What is needed: In the listing that follows, count each line where the word "adipose" appears; write nothing but the count.

Dataset content:

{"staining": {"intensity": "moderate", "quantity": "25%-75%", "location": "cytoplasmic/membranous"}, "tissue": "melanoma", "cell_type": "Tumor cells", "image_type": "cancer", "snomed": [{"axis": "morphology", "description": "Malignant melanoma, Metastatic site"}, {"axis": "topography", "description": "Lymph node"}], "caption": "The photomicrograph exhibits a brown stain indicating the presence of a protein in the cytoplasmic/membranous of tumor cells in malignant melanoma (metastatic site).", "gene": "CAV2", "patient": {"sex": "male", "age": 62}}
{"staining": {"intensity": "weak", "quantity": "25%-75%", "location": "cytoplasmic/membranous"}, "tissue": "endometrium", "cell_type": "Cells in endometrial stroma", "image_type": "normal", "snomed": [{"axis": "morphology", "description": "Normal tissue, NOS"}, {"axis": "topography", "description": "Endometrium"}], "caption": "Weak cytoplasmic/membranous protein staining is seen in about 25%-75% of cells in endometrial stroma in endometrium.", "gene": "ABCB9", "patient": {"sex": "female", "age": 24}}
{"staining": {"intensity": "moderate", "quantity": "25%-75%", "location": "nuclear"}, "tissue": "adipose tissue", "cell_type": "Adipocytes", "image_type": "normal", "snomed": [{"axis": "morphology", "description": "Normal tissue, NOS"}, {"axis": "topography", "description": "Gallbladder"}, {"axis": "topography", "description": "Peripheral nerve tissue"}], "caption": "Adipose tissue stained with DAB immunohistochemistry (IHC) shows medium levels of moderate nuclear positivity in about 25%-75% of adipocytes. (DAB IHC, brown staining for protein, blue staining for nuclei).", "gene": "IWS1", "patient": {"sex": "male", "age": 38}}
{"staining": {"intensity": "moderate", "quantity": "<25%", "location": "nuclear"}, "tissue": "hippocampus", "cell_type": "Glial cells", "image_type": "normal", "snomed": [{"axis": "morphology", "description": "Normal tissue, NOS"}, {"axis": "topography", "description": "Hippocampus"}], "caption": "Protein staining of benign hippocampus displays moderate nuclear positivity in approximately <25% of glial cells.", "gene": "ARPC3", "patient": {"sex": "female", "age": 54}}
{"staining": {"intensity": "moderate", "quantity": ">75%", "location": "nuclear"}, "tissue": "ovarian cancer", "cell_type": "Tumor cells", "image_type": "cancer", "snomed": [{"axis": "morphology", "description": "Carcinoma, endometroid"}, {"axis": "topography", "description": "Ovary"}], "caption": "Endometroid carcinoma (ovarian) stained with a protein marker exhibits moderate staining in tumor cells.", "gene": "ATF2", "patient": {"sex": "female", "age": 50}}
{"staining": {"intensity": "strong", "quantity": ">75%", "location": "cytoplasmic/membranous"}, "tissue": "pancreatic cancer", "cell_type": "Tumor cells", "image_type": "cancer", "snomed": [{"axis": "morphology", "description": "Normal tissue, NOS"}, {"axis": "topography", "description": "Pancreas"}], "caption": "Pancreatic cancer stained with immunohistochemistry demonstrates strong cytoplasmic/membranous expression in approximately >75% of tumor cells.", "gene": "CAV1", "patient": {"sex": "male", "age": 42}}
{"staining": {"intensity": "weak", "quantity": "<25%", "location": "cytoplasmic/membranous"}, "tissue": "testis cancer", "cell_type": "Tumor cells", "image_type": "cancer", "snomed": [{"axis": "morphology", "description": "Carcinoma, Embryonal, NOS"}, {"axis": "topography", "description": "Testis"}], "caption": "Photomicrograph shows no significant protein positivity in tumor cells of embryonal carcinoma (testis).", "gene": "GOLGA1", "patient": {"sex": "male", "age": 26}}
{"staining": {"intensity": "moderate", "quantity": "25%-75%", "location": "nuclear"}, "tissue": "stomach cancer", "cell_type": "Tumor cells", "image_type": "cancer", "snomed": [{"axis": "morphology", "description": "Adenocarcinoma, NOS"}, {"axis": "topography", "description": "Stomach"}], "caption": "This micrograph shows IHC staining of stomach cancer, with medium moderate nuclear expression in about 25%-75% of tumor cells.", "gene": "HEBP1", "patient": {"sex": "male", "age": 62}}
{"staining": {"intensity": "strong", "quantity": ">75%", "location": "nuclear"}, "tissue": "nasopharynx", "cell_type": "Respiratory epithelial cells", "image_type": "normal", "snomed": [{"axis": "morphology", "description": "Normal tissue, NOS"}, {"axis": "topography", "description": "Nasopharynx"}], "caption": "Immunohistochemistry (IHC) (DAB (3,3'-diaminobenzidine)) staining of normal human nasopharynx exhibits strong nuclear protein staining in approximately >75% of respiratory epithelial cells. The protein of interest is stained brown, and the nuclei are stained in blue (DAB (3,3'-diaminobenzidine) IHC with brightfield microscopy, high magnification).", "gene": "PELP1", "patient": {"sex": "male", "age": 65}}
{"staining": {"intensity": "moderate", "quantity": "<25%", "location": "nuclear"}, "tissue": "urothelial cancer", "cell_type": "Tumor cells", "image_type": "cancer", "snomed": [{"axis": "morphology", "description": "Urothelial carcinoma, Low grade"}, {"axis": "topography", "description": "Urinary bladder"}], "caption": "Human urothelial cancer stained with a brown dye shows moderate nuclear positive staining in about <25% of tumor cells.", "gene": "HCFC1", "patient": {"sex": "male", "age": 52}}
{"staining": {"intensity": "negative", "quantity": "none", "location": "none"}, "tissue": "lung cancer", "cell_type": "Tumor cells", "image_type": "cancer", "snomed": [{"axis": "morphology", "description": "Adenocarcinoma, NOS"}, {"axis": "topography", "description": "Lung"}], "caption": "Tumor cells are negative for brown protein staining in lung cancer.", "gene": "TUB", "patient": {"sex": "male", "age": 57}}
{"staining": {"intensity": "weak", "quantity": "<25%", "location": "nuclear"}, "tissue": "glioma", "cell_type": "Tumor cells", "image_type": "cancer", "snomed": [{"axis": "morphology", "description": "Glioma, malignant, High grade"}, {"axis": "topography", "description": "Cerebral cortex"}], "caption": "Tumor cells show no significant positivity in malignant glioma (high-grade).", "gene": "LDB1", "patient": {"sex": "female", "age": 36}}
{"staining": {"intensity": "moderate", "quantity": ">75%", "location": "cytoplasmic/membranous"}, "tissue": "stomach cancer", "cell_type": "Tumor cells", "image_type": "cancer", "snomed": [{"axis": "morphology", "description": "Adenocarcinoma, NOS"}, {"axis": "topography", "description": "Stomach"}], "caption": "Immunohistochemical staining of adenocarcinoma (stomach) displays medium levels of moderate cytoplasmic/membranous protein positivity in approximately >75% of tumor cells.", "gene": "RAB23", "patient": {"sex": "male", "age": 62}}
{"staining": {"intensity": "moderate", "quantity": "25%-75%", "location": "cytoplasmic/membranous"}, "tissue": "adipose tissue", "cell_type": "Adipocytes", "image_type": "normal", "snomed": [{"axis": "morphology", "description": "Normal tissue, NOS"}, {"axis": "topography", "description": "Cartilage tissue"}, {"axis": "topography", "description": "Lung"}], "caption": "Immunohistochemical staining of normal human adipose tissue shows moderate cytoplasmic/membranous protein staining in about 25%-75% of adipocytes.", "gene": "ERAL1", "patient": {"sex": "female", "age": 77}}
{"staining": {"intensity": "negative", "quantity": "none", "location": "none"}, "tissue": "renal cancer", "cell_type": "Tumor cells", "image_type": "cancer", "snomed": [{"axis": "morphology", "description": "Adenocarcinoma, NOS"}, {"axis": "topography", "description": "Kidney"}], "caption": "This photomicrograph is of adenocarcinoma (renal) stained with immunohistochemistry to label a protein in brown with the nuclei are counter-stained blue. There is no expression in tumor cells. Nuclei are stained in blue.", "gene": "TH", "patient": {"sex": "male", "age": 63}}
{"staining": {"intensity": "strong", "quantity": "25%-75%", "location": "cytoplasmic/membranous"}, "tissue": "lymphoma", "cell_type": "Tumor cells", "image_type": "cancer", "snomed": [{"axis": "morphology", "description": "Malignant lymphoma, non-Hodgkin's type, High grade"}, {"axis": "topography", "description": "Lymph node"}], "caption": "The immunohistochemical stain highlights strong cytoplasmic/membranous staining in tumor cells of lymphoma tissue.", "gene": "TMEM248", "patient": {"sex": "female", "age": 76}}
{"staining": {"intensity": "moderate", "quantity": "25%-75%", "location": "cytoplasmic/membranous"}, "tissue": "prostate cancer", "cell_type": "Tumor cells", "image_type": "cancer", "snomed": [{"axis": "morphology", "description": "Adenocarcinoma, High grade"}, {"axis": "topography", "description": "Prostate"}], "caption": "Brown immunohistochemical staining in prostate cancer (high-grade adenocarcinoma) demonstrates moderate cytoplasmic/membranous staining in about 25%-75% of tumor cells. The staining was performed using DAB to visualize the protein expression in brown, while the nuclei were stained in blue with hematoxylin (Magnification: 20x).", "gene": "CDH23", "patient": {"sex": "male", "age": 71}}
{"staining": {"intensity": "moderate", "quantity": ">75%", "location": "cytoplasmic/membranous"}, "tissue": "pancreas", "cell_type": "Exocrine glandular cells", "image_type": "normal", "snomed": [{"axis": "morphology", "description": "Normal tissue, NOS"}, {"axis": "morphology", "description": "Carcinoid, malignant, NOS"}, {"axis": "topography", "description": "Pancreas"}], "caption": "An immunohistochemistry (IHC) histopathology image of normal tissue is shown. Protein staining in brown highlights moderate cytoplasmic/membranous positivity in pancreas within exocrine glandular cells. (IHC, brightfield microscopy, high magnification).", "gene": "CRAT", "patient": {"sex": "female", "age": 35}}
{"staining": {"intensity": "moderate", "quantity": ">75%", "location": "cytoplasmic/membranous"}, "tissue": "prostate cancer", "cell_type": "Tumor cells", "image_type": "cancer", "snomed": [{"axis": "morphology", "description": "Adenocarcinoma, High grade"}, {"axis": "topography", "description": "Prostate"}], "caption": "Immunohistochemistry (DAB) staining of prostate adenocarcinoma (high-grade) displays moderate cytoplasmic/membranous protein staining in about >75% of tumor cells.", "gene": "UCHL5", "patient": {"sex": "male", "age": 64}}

Output below: 2